ACTIVITY
Print out the data that follows exactly, character for character, apart from the pictures.

Page-level text extractions:
Segment Open

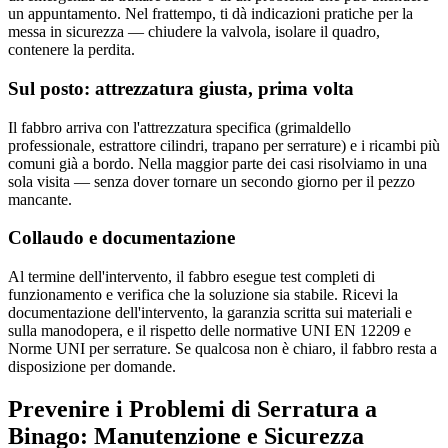
un appuntamento. Nel frattempo, ti dà indicazioni pratiche per la
messa in sicurezza — chiudere la valvola, isolare il quadro,
contenere la perdita.
Sul posto: attrezzatura giusta, prima volta
Il fabbro arriva con l'attrezzatura specifica (grimaldello
professionale, estrattore cilindri, trapano per serrature) e i ricambi più
comuni già a bordo. Nella maggior parte dei casi risolviamo in una
sola visita — senza dover tornare un secondo giorno per il pezzo
mancante.
Collaudo e documentazione
Al termine dell'intervento, il fabbro esegue test completi di
funzionamento e verifica che la soluzione sia stabile. Ricevi la
documentazione dell'intervento, la garanzia scritta sui materiali e
sulla manodopera, e il rispetto delle normative UNI EN 12209 e
Norme UNI per serrature. Se qualcosa non è chiaro, il fabbro resta a
disposizione per domande.
Prevenire i Problemi di Serratura a
Binago: Manutenzione e Sicurezza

Segment Closed

RESULT
un appuntamento. Nel frattempo, ti dà indicazioni pratiche per la
messa in sicurezza — chiudere la valvola, isolare il quadro,
contenere la perdita.
Sul posto: attrezzatura giusta, prima volta
Il fabbro arriva con l'attrezzatura specifica (grimaldello
professionale, estrattore cilindri, trapano per serrature) e i ricambi più
comuni già a bordo. Nella maggior parte dei casi risolviamo in una
sola visita — senza dover tornare un secondo giorno per il pezzo
mancante.
Collaudo e documentazione
Al termine dell'intervento, il fabbro esegue test completi di
funzionamento e verifica che la soluzione sia stabile. Ricevi la
documentazione dell'intervento, la garanzia scritta sui materiali e
sulla manodopera, e il rispetto delle normative UNI EN 12209 e
Norme UNI per serrature. Se qualcosa non è chiaro, il fabbro resta a
disposizione per domande.
Prevenire i Problemi di Serratura a
Binago: Manutenzione e Sicurezza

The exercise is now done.